Friday, April 19, 2019

For the first two centuries of American academia, there was no competition to get into college.

Scott Alexander has some of the best research on the widest variety of topics with some of the most informed and insightful commenters. From Increasingly Competitive College Admissions: Much More Than You Wanted to Know by Scott Alexander.
For the first two centuries of American academia, there was no competition to get into college. . . . Harvard admitted anyone who was fluent in Latin and Greek. The 1642 Harvard admission requirements said:
When any schollar is able to read Tully [Cicero] or such like classicall Latine Authore ex tempore & make and speake true Latin in verse and prose, suo (ut auint) Marte, and decline perfectly the paradigmes of Nounes and Verbes in the Greek tongue, then may hee bee admitted into the Colledge, nor shall any claim admission before such qualifications.
Latin fluency sounds impressive to modern ears, like the sort of test that would limit admission to only the classiest of aristocrat-scholars. But knowledge of classical languages in early Massachussetts was shockingly high, even among barely-literate farmers. In 1647, in between starving and fighting off Indian attacks, the state passed a law that every town of at least 100 families must have a school that taught Latin and Greek (it was called The Old Deluder Satan Law, because Puritans). Even rural families without access to these schools often taught classical languages to their own children. Mary Baker Eddy, who grew up in early 19th-century rural New Hampshire, wrote that:
My father was taught to believe that my brain was too large for my body and so kept me much out of school, but I gained book-knowledge with far less labor than is usually requisite. At ten years of age I was as familiar with Lindley Murray’s Grammar as with the Westminster Catechism; and the latter I had to repeat every Sunday. My favorite studies were natural philosophy, logic, and moral science. From my brother Albert I received lessons in the ancient tongues, Hebrew, Greek, and Latin. My brother studied Hebrew during his college vacations.

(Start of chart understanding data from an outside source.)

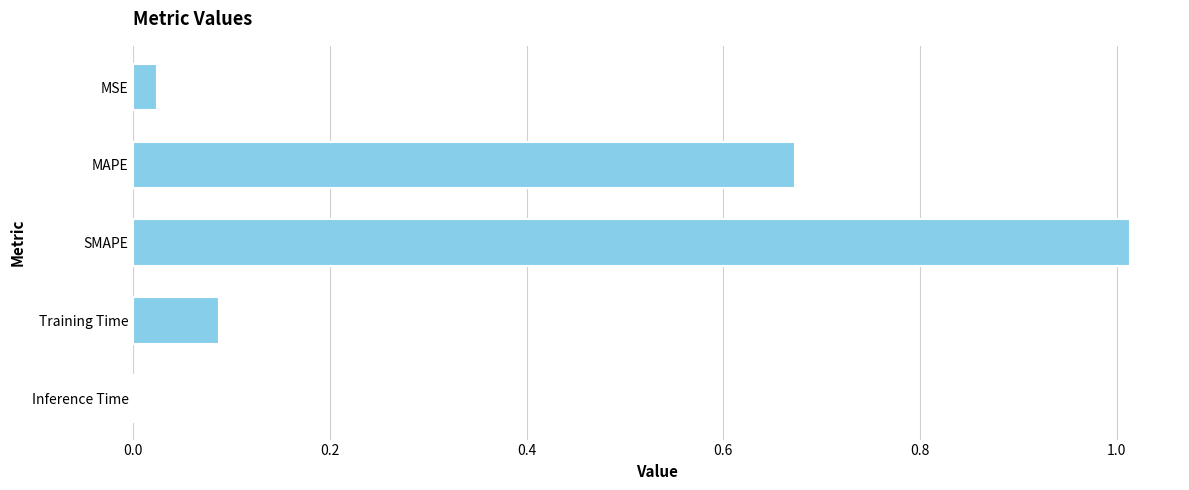

True or false: the data shows 0.2 at Training Time.

False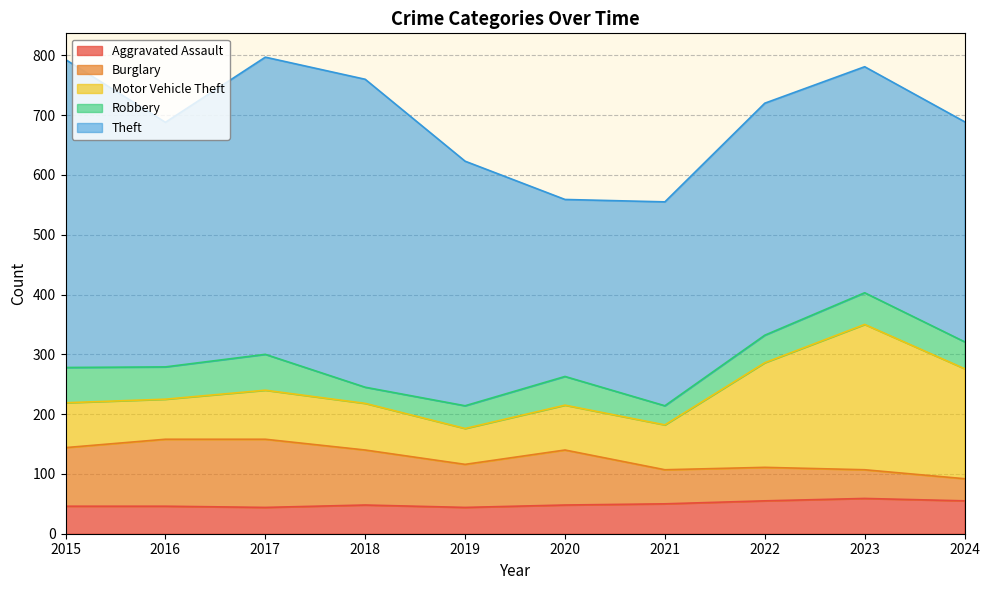

Reading left to right, extract all data points from this chart.

Aggravated Assault: 2015=46	2016=46	2017=44	2018=48	2019=44	2020=48	2021=50	2022=55	2023=59	2024=55
Burglary: 2015=98	2016=112	2017=114	2018=92	2019=72	2020=92	2021=57	2022=56	2023=48	2024=37
Motor Vehicle Theft: 2015=75	2016=67	2017=82	2018=78	2019=60	2020=75	2021=75	2022=175	2023=243	2024=184
Robbery: 2015=59	2016=54	2017=60	2018=27	2019=38	2020=48	2021=32	2022=46	2023=53	2024=45
Theft: 2015=515	2016=409	2017=497	2018=515	2019=409	2020=296	2021=341	2022=388	2023=378	2024=368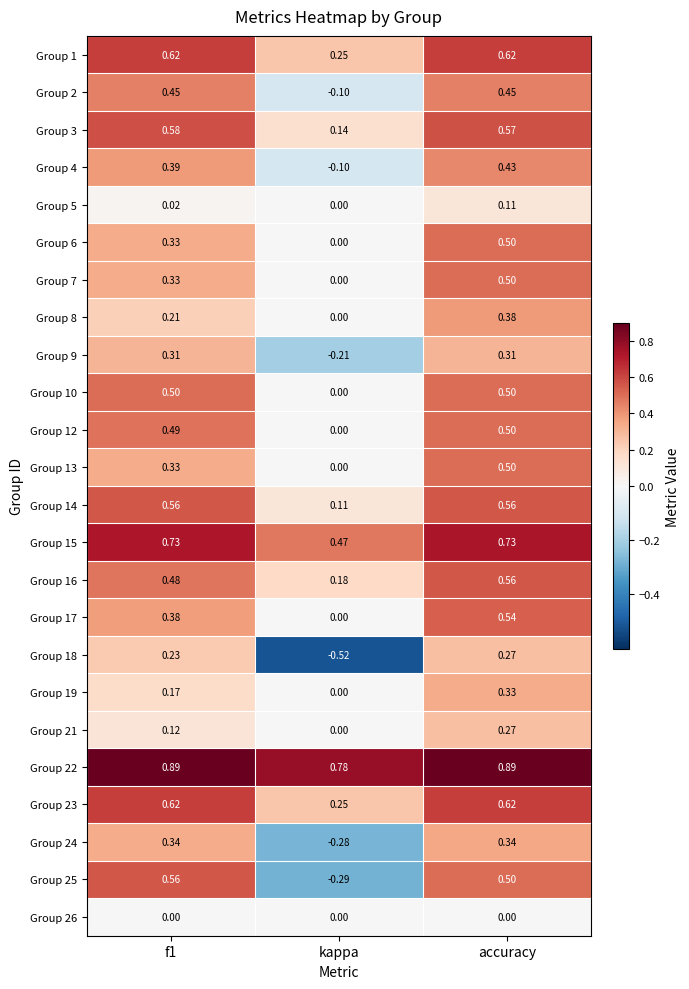

Is the value of Group 9 at accuracy greater than the value of Group 23 at kappa?

Yes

I have a post from a few years ago about the multilingualism of our early presidents - Theodore Roosevelt, author of forty books.

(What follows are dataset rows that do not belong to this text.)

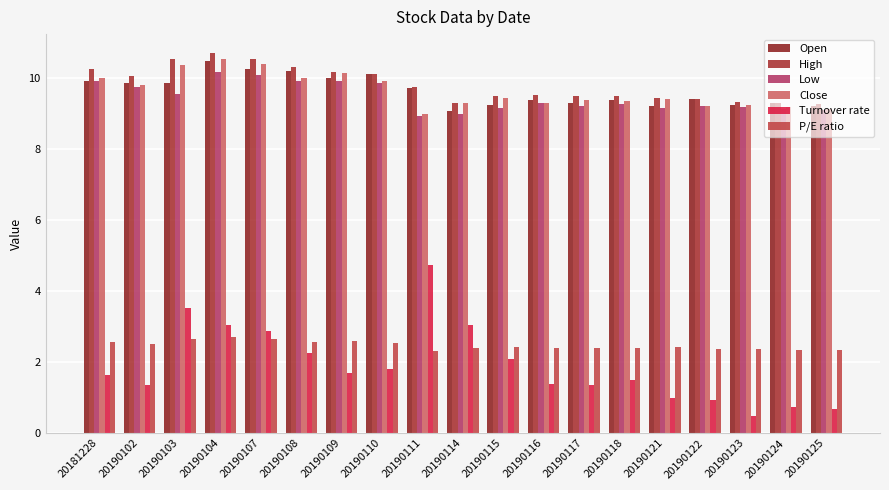

What is the highest value of the Open series?

10.5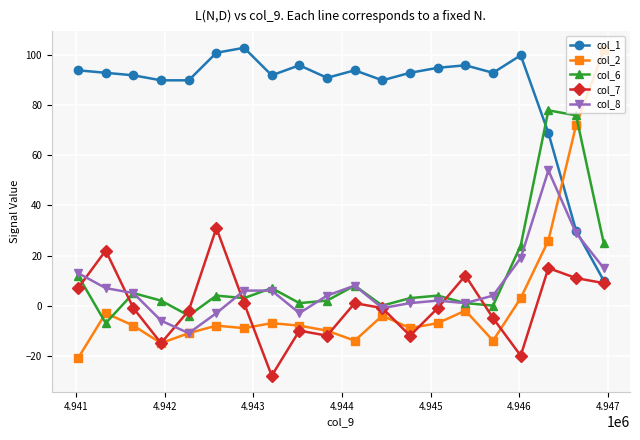

Does the chart have visible grid lines?

Yes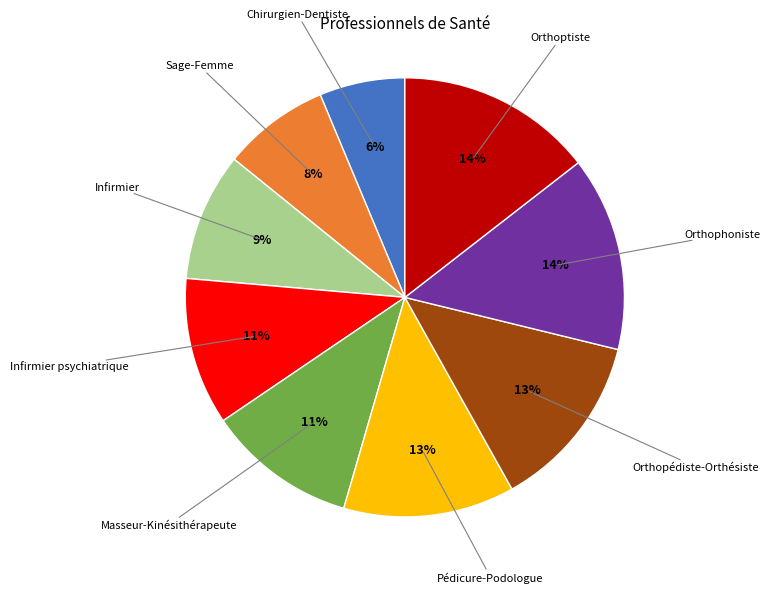

To the nearest percent, what is the average slice percentage?

11%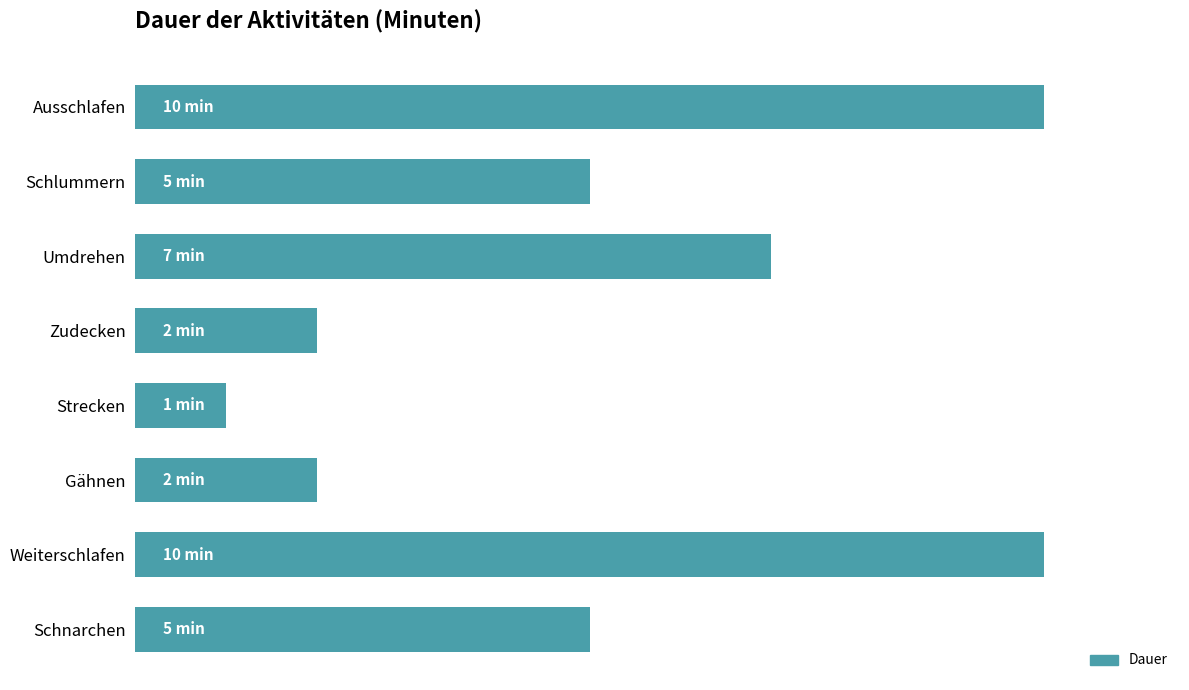

How many bars are there in total?

8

Twelve of our first 44 presidents spoke either Greek or Latin or both.
I knew of course that Latin and Greek were mainstays of a gentlemen's education but I am not sure I realized the extent to which, if these fellows are representative, that they used it and maintained fluency through life.

So Thomas Jefferson takes the medal for most number of foreign languages with five. Martin van Buren is the only President for whom English was not his native tongue. Theodore Roosevelt was the most prolific author. And impressive in its own, somewhat sad, way is Andrew Johnson. His accomplishment? Learned to read at age sixteen. He married at sixteen and his wife helped teach him.
In another example of the pervasiveness of multilingualism, particularly Greek and/or Latin in the 18th and 19th centuries, another post, The fakir pointed to a small wooden platter, making signs for us to examine it. It relates an incident from The Great Mutiny in India in 1857. The small British forces were widely scattered across the subcontinent. Cut off from one another and at risk of being defeated in detail, it was critical for the British commanders to communicate with one another but the countryside was controlled by the rebels. They resorted to all sorts of stratagems.
One such account, recorded by Frederick Roberts, who was there.
Some excitement was caused on reaching camp by the appearance of a fakir seated under a tree close to where our tents were pitched. The man was evidently under a vow of silence, which Hindu devotees make as a penance for sin, or to earn a title to more than a fair share of happiness in a future life. On our addressing him, the fakir pointed to a small wooden platter, making signs for us to examine it. The platter had quite recently been used for mixing food in, and at first there seemed to be nothing unusual about it. On closer inspection, however, we discovered that a detachable square wood had been let in at the bottom, on removing which a hollow became visible, and in it lay a small folded paper, that proved to be a note from General Havelock, written in the Greek character, containing the information that he was on his way to the relief of the Lucknow garrison, and begging any commander into whose hands the communication might fall to push on as fast as possible to his assistance, as he sorely needed reinforcements, having few men and no carriage to speak of.
An example of the enormous role contingency plays in the paths of history. A small hidden message sent from a beleaguered general out into the immense wilds of India, coded in Greek on the assumption that it would be understood by any British officer, and hidden in a dish. How would one estimate the odds that that would have actually worked and the message have gotten through. And yet it did.